Here, we have the tablet, the accurate scales, and measurements. When you are at the museum find the assembly of Athens depicted as a human body, as a man with the concept of all being parts of the same body, with democracy as a lady crowning the assembly, the body. The excavation brought to light sandal nails and sandal bottoms. The identification was done because of a broken part of a wine cup where we see scratched on it “I belong to Simon,” something very common in antiquity for identifying personal wine cups.
Now, from the prison, we have these little cups here, which look like communion cups.

They were used in medicine a lot to measure the dosages of different herbs for medical reasons. In the prison, they were used to measure the dosage of hemlock, the poison given for executions in Athens. Athenians considered even executions something to be conducted with dignity and modesty, so they gave hemlock to the people being executed. This is how Socrates was executed. Since Socrates, very cold, got the cup with the hemlock in private, the “cup of death” became a proverb, and much was spoken about the cup of death with symbolic and metaphoric meaning. Remember Jesus during His prayer in the Garden of Gethsemane spoke about the death cup, and you can see what that cup looked like, similar to the communion cups used in Protestant churches.
And here is a reconstruction of an original late 5th century clay water clock, called klepsydra.

Here is a weather warning for your time on Mars Hill. For us, in March, it was very windy.

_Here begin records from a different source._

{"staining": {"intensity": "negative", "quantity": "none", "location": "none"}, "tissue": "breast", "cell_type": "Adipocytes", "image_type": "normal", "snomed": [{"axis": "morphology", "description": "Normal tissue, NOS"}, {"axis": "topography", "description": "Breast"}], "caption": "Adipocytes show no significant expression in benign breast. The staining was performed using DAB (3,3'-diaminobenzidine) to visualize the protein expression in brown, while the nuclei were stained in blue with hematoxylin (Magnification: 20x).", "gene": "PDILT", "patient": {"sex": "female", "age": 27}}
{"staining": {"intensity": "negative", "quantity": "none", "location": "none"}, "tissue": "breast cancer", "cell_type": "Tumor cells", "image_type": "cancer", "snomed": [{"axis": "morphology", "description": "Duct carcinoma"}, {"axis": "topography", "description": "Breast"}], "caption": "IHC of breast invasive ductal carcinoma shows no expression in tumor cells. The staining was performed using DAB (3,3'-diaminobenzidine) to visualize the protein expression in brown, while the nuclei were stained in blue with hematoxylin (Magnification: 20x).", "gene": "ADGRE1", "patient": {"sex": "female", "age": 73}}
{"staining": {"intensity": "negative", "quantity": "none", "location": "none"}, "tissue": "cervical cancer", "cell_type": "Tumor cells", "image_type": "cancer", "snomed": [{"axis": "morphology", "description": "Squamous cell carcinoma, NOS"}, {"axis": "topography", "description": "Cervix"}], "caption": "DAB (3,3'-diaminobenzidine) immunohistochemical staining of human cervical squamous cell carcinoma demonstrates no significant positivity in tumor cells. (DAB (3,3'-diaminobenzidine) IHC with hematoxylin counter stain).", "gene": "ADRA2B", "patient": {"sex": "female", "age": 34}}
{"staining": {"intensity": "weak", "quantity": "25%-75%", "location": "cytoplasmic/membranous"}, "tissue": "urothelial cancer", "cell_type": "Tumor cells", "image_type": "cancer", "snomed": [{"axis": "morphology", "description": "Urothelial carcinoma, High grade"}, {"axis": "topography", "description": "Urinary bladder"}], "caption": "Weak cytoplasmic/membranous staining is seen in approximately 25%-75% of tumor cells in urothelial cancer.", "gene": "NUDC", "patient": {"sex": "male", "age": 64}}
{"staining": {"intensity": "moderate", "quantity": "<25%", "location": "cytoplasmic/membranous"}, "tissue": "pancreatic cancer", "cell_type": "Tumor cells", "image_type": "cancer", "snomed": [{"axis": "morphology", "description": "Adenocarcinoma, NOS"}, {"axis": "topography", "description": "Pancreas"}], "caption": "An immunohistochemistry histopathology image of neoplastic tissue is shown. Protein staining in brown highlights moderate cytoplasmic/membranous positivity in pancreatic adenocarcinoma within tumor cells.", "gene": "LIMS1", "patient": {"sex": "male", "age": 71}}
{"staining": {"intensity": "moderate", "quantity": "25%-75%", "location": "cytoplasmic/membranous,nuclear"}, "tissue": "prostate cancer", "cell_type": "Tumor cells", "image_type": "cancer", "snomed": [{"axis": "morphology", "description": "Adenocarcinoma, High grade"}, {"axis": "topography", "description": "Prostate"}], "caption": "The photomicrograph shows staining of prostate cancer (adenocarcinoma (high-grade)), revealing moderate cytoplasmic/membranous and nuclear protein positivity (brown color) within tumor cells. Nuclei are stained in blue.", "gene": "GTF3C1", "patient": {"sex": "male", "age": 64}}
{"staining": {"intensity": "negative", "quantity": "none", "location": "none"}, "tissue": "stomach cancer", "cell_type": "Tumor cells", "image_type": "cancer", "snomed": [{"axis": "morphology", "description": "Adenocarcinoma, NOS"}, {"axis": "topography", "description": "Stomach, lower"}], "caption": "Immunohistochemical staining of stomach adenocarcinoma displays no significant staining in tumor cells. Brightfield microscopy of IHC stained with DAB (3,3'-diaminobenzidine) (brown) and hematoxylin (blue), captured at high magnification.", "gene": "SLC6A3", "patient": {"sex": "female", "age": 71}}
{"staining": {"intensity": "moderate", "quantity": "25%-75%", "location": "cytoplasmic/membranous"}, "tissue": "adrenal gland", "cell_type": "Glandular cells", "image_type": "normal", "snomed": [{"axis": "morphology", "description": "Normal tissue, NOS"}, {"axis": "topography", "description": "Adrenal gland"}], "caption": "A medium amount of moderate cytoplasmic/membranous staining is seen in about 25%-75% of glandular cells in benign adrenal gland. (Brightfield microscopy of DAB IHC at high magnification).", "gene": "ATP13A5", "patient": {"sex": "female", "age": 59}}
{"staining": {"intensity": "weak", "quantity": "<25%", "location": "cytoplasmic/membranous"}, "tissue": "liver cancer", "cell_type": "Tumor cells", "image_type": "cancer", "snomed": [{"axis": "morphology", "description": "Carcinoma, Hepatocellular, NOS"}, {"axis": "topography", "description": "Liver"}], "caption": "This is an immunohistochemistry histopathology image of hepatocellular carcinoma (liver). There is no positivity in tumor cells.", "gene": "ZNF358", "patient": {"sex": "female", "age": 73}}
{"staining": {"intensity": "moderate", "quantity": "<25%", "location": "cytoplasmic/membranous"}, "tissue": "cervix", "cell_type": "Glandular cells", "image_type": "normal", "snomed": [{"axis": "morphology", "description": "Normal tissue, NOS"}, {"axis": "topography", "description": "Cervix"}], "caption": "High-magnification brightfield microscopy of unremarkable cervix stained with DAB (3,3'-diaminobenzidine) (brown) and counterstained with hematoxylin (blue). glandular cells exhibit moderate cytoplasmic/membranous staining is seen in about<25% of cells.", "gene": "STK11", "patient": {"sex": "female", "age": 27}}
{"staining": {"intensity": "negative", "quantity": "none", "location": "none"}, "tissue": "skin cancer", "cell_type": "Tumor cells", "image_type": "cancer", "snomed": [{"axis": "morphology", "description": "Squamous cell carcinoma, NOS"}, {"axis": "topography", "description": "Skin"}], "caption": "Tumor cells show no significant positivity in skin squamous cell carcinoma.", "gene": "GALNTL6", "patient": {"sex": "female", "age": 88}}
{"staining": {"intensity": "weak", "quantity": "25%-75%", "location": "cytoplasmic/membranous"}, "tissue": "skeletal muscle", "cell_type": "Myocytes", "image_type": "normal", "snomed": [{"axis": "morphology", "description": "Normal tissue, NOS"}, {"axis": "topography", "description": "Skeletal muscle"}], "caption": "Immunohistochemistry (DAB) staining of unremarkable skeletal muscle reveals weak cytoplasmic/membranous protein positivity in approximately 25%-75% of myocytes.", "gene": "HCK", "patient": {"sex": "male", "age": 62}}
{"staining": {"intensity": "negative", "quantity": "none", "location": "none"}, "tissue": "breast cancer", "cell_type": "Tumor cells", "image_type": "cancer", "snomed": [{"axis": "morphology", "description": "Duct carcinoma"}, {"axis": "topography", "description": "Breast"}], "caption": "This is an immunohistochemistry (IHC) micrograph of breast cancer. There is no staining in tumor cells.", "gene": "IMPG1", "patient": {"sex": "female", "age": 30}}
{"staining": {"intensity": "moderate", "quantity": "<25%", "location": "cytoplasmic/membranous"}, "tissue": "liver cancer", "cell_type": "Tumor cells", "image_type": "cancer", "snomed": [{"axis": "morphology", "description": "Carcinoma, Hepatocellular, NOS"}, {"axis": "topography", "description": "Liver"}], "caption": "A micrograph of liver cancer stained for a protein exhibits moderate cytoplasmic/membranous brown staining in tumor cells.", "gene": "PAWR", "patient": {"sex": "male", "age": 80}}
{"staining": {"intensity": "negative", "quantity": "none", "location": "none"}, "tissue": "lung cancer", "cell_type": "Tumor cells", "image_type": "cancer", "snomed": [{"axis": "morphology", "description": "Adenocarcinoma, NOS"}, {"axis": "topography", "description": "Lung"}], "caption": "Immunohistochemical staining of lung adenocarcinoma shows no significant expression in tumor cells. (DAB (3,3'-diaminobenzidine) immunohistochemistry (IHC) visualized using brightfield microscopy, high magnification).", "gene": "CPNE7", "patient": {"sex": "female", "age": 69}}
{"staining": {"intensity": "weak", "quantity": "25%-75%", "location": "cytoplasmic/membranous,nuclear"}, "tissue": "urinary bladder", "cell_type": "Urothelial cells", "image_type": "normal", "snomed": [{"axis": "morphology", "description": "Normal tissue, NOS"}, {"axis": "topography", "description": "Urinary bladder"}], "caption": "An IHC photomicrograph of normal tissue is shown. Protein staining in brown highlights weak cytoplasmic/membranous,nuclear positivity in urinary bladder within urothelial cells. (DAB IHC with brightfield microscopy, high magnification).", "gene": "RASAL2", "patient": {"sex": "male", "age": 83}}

Paul’s Sermon on Mars Hill | Acts 17: 22-31 NASB
22 So Paul stood in the midst of the Areopagus and said, “Men of Athens, I see that you are very religious in all respects. 23 For while I was passing through and examining the objects of your worship, I also found an altar with this inscription, ‘TO AN UNKNOWN GOD.’ Therefore, what you worship in ignorance, this I proclaim to you. 24 The God who made the world and everything that is in it, since He is Lord of heaven and earth, does not dwell in temples made by hands; 25 nor is He served by human hands, as though He needed anything, since He Himself gives to all people life and breath and all things; 26 and He made from one man every nation of mankind to live on all the face of the earth, having determined their appointed times and the boundaries of their habitation, 27 that they would seek God, if perhaps they might feel around for Him and find Him, though He is not far from each one of us; 28 for in Him we live and move and exist, as even some of your own poets have said, ‘For we also are His descendants.’ 29 Therefore, since we are the descendants of God, we ought not to think that the Divine Nature is like gold or silver or stone, an image formed by human skill and thought. 30 So having overlooked the times of ignorance, God is now proclaiming to mankind that all people everywhere are to repent, 31 because He has set a day on which He will judge the world in righteousness through a Man whom He has appointed, having furnished proof to all people by raising Him from the dead.”